Me and Earl and the Dying Girl (Alfonso Gomez-Rejon, 2015)
There’s a scene towards the end of Me and Earl and the Dying Girl when Greg (Thomas Mann) goes into Rachel Kushner’s (Olivia Vooke) bedroom through the window. This was somewhat of a relief to me, since I was getting worried about Gregg’s use of the front door. Admittedly, it’s necessary that he go via Denise Kushner (Molly Shannon). The teen bedroom is that curious private/public space, the first space a teen owns and yet on sufferance of the parents. (At one point Greg threatens to look through his parents’ things in their bedroom; his father (Nick Offerman) warns him there would be a lot of tampons.) Erika Pearson, discussing the online presence of the typical teen, refers to the glass bedroom:
Inside the bedroom, private conversations and intimate exchanges occur, each with varying awareness of distant friends and strangers moving past transparent walls that separate groups from more deliberate and constructed ‘outside’ displays. The glass bedroom itself is not an entirely private space, nor a true backstage space as Goffman articulated, though it takes on elements of both over the course of its use. It is a bridge that is partially private and public, constructed online through signs and language
In the teen drama the identity is constructed in the actual bedroom (and the high school), although it is not necessarily a sexualised space. Greg here makes a big deal of not falling in love with Rachel, as well as his masturbatory habits. But, like the vampire, he also needs to be invited in.
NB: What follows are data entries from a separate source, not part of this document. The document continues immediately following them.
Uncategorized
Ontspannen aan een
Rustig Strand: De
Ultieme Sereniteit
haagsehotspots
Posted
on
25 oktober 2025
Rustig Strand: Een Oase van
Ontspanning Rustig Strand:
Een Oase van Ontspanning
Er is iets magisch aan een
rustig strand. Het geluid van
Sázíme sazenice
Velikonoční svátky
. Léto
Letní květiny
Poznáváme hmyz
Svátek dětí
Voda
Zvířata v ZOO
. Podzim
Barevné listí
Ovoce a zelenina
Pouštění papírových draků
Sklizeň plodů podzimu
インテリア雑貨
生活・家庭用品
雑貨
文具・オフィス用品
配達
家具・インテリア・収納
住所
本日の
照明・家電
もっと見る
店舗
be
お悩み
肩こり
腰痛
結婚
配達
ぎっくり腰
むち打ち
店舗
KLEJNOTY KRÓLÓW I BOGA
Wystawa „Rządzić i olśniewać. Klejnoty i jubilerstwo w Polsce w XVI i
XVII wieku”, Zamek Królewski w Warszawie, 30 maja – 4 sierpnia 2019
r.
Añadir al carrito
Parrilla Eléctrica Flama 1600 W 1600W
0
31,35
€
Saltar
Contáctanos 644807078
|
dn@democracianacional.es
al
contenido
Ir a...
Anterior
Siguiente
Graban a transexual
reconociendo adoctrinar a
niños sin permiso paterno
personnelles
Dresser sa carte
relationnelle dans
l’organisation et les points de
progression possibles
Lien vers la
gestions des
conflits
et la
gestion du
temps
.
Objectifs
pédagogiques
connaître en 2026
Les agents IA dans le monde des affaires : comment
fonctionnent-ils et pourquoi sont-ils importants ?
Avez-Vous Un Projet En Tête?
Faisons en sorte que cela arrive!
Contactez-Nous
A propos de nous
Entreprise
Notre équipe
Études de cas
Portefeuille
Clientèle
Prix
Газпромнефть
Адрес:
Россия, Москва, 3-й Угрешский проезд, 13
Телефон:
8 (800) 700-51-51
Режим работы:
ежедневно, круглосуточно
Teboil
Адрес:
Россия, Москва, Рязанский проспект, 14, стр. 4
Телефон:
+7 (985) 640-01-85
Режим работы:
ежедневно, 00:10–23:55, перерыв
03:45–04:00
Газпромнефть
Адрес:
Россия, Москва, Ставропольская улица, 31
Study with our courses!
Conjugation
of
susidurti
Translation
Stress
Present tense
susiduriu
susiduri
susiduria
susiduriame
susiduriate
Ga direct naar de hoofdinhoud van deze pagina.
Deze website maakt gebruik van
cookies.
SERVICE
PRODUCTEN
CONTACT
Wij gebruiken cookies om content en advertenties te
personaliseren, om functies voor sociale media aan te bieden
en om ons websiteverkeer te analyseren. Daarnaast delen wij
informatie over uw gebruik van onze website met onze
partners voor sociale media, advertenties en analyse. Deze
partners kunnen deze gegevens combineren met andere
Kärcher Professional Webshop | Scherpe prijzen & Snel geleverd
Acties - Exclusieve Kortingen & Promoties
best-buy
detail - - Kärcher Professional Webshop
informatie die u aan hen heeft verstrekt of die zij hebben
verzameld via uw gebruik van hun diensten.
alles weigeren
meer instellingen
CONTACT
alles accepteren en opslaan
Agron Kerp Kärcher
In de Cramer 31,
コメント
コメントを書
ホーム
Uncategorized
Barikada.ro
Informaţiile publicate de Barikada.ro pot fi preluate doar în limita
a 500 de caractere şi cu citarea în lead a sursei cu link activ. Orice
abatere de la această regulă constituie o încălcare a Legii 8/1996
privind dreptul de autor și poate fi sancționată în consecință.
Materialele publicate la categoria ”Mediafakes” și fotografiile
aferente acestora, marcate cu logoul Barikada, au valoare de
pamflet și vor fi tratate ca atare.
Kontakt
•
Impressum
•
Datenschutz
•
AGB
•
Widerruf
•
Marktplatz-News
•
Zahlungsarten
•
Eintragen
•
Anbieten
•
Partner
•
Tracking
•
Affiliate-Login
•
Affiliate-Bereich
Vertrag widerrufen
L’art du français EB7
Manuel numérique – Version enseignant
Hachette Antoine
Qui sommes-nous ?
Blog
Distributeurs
Rachel has leukaemia. Greg’s mother (Connie Britton) has ordered Greg — awkward, dorky, self-loathing — to go to talk to her and be a friend, whether either rof them like it or not. Both Rachel and Greg are those kind of lovable, wiser-than-their-years, square-pegs-in-round-holes that Kevin Williamson put on the TV map in Dawson’s Creek (and Whedon did in Buffy the Vampire Slayer) and are obviously film films because, hey, we are watching a film. Remember cinema is narcissistic (see The Wolfpack) and Gregg not only likes films, he makes his own versions with his “co-worker” Earl (Ronald Cyler II). He likes Les quatre cents coups (The 400 Blows (François Truffaut, 1959)) and Taxi Driver (Martin Scorses, 1976) and Burden of Dreams (Les Blank, 1982) and the works of Powell and Pressburger and the two have made their own versions of forty films. (I hope the DVD will have these on.)
And so Earl and Gregg are persuaded to make a film for Rachel as she is dying — but Greg can’t quite work out how to do so as his present (a carefully cultivated neutrality at school) and future (university) begin to disintegrate.
The bittersweet nature of the film is balanced by a degree of whimsy — I knew I recognised the name of production company Indian Paintbrush and on checking they produced The Darjeeling Limited (Wes Anderson, 2007), Fantastic Mr. Fox (Wes Anderson, 2009) and The Grand Budapest Hotel (Wes Anderson, 2014), among others. I assume the animation expertise from some of those films is part of the talent here. It is perhaps shamelessly manipulative of our emotions.
It also offers a commentary on race in America, although I suspect it bodges it. Earl is African American and lives in a poorer part of town (there’s a factory or plant in the back of shot), Greg is WASP and Rachel is Jewish (there’s a minora carefully visible in more or less the first shot of her house). Difference is not shirked, but there is a risk that Earl will become the magical negro that Hollywood loves. He does, however, perceive Rachel as white. I suspect the minor characters are less diverse in their identities.
(It’s only now, a day afterwards, that I’m thinking of Robin Wood’s account of the interracial buddies (and Leslie Fiedler’s version in Love and Death in the American Novel) that I wonder whether the true love story is of me and Earl — with the dying girl as the heteronormative alibi. In their version of Midnight Cowboy (John Schlesinger, 1969) there is a distinctly eroticised shot of Earl.)
Meanwhile the film is stolen by Nick Offerman as Greg’s father, a sociology professor, and by Jon Bernthal as Mr. McCarthy, a history teacher, both of whom are clearly Greg’s male role models and are associated with strange food. Make of that what you will.
- Hicks, Heather J. (2003) “Hoodoo Economics: White Men’s Work and Black Men’s Magic in Contemporary American Film”, Camera Obscura 18(2): 27-55.